▸ **提示本文**
■ ■ ■ ■ ■

独自のバインディング ソースを作成できます。 このセクションでは、バインディング ソースとして機能するクラスを実装する場合に認識している必要のある事項について説明します。

変更通知の提供

OneWay または TwoWay バインディングを使用している場合は (バインディング ソース プロパティが動的に変化するときに UI を更新するため)、適切なプロパティ変更通知メカニズムを実装する必要があります。 CLR または動的クラスで INotifyPropertyChanged インターフェイスを実装することをお勧めします。 詳細については、「プロパティの変更通知を実装する」を参照してください。

INotifyPropertyChanged を実装しない CLR オブジェクトを作成する場合、独自の通知システムを使用して、バインディングで使用するデータを確実に最新に保つ必要があります。 変更通知対象にする各プロパティの PropertyChanged パターンをサポートすることによって、変更通知を提供できます。 このパターンをサポートするには、プロパティごとに PropertyNameChanged イベントを定義します。PropertyName はプロパティの名前です。 プロパティが変更されるたびにイベントが発生します。

バインディング ソースがこれらの通知メカニズムの 1 つを実装する場合、ターゲットの更新が自動的に発生します。 何らかの理由でバインディング ソースが適切なプロパティ変更通知を提供しない場合、UpdateTarget メソッドを使用してターゲット プロパティを明示的に更新できます。

その他の特性

その他の重要な点を次に示します。

  • XAML にオブジェクトを作成する場合は、クラスにパラメーターなしのコンストラクターが必要です。 C# などの一部の .NET 言語では、パラメーターなしのコンストラクターが自動的に作成される場合があります。

  • バインディングのバインディング ソース プロパティとして使用するプロパティは、クラスのパブリック プロパティである必要があります。 明示的に定義されたインターフェイスのプロパティは、バインディングの目的ではアクセスできません。また、基本実装を持たない保護されたプロパティ、プライベート プロパティ、内部プロパティ、仮想プロパティも同様にバインディングの目的ではアクセスできません。

  • パブリック フィールドにバインドすることはできません。

  • クラスで宣言されたプロパティの型は、バインディングに渡される型です。 ただし、最終的にバインディングによって使用される型は、バインディング ソース プロパティの型ではなく、バインディング ターゲット プロパティの型によって決まります。 型の違いがある場合は、バインディングにカスタム プロパティを最初に渡す方法を処理するコンバーターを作成する必要があります。 詳細については、「IValueConverter」を参照してください。

バインディング ソースとしてオブジェクト全体を使用する

バインディング ソースとしてオブジェクト全体を使用できます。 Source または DataContext プロパティを使用してバインディング ソースを指定し、空のバインディング宣言 {Binding} を提供できます。 これが便利なシナリオには、文字列型のオブジェクトへのバインディング、対象とするプロパティが複数あるオブジェクトへのバインディング、またはコレクション オブジェクトへのバインディングなどがあります。 コレクション オブジェクト全体へのバインディングの例は、「階層データでマスター詳細パターンを使用する」を参照してください。

■ ■ ■ ■ ■

(保存済みの項目)
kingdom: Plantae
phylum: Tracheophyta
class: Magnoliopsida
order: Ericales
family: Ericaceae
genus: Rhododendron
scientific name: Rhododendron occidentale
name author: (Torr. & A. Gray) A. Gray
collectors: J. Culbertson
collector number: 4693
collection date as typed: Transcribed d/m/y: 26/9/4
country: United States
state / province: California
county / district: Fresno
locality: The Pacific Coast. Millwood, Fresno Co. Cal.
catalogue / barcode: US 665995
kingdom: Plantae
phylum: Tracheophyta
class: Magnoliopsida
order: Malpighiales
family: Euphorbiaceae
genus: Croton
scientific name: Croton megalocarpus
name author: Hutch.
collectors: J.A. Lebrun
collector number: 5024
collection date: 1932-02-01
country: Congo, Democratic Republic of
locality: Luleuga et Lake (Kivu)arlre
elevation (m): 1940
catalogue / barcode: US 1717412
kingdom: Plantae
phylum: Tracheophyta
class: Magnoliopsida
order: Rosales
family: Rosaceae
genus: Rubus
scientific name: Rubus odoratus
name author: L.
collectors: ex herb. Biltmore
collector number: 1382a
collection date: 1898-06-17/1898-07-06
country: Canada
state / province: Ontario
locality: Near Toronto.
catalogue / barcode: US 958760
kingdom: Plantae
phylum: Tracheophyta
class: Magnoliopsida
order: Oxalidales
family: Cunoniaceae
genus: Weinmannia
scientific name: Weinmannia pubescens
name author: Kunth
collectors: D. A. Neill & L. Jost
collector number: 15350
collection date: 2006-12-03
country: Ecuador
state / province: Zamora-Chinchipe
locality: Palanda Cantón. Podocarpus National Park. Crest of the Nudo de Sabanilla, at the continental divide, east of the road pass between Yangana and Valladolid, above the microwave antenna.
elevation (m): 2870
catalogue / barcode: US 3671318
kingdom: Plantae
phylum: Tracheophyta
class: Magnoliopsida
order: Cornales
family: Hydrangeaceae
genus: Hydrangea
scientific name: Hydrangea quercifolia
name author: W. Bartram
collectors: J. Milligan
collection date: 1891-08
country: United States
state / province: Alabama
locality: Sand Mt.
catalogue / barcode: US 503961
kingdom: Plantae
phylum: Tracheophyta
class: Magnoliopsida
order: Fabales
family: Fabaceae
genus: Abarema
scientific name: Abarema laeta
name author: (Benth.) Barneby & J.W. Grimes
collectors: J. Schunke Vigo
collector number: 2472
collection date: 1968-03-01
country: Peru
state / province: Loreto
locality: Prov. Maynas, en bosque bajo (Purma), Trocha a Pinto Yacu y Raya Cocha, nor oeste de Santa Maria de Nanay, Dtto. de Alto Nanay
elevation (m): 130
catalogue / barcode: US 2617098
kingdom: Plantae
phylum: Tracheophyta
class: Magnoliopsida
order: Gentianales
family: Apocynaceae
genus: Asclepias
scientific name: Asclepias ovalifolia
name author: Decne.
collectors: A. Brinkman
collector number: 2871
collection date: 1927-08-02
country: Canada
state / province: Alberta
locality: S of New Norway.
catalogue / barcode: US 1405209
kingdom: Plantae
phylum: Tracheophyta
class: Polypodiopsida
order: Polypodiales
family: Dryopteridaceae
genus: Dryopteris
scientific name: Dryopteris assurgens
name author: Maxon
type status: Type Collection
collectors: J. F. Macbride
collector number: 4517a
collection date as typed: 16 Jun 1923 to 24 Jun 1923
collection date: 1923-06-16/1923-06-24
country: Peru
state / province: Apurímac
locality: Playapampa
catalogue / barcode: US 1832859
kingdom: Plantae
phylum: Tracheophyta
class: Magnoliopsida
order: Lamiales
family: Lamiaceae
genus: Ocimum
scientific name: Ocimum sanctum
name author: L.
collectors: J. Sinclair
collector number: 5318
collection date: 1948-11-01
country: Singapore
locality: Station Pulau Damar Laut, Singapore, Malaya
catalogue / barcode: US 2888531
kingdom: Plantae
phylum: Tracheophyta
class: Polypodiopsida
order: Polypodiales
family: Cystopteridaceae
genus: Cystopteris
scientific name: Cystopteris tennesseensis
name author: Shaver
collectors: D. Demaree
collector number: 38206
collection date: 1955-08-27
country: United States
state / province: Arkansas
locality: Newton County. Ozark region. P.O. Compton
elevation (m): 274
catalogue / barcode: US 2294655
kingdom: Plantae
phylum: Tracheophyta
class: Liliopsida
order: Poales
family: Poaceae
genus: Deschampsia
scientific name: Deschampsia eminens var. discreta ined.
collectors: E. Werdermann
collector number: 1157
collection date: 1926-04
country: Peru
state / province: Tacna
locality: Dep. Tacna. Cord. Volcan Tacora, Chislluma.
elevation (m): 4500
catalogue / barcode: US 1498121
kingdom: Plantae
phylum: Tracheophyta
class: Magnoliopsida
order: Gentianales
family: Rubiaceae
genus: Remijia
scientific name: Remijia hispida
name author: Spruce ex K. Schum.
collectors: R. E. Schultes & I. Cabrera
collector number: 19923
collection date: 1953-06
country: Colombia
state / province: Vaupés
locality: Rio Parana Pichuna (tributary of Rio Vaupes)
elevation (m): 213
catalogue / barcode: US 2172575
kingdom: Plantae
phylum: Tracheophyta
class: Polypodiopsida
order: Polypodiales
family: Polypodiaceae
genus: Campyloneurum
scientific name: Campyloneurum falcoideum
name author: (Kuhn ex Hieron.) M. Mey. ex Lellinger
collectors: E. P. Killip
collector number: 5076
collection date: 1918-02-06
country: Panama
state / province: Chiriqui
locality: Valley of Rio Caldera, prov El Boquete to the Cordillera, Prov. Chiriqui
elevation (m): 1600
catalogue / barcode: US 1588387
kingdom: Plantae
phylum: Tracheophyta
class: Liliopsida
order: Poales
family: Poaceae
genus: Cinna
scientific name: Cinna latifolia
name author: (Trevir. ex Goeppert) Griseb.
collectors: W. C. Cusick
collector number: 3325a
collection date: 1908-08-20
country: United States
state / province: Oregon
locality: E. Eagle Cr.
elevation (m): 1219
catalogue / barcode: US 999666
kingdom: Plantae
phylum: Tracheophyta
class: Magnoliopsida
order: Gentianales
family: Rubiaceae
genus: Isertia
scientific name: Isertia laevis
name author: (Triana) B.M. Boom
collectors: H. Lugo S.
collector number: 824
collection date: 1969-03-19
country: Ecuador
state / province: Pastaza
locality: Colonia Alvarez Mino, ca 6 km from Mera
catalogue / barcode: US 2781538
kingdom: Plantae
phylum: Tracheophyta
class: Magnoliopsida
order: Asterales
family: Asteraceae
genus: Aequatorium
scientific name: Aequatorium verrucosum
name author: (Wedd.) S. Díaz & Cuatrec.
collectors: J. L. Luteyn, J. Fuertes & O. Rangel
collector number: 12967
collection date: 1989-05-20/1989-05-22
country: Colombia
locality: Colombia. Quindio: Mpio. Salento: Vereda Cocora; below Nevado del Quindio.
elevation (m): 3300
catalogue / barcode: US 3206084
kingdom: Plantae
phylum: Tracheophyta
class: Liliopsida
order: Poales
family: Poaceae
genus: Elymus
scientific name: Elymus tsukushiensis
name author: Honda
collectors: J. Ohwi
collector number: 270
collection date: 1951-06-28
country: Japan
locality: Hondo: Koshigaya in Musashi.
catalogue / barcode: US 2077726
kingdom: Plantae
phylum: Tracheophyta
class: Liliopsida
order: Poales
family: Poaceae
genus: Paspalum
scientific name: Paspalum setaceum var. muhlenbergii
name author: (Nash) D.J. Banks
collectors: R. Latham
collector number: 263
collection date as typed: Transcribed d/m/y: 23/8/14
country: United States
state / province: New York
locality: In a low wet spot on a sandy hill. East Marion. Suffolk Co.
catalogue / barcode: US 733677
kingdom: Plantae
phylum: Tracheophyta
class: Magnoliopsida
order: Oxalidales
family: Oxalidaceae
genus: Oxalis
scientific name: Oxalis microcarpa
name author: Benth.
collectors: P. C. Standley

■ ■ ■ ■ ■

▸ **作業項目 A**
バインディング ソースに関する本文では、CLR または動的クラスに実装することが勧められているインターフェイスは何ですか。
▸ **作業項目 B**
バインディング ソースに関する本文の一部を、「INotifyPropertyChanged を実装しない CLR」を含む語句から始め、「その他の重要な点を次に示します。」の後で止めて、そのまま書き出してください。

▸ **解答欄 A**
INotifyPropertyChanged インターフェイスです。

▸ **解答欄 B**
INotifyPropertyChanged を実装しない CLR オブジェクトを作成する場合、独自の通知システムを使用して、バインディングで使用するデータを確実に最新に保つ必要があります。 変更通知対象にする各プロパティの PropertyChanged パターンをサポートすることによって、変更通知を提供できます。 このパターンをサポートするには、プロパティごとに PropertyNameChanged イベントを定義します。PropertyName はプロパティの名前です。 プロパティが変更されるたびにイベントが発生します。

バインディング ソースがこれらの通知メカニズムの 1 つを実装する場合、ターゲットの更新が自動的に発生します。 何らかの理由でバインディング ソースが適切なプロパティ変更通知を提供しない場合、UpdateTarget メソッドを使用してターゲット プロパティを明示的に更新できます。

その他の特性

その他の重要な点を次に示します。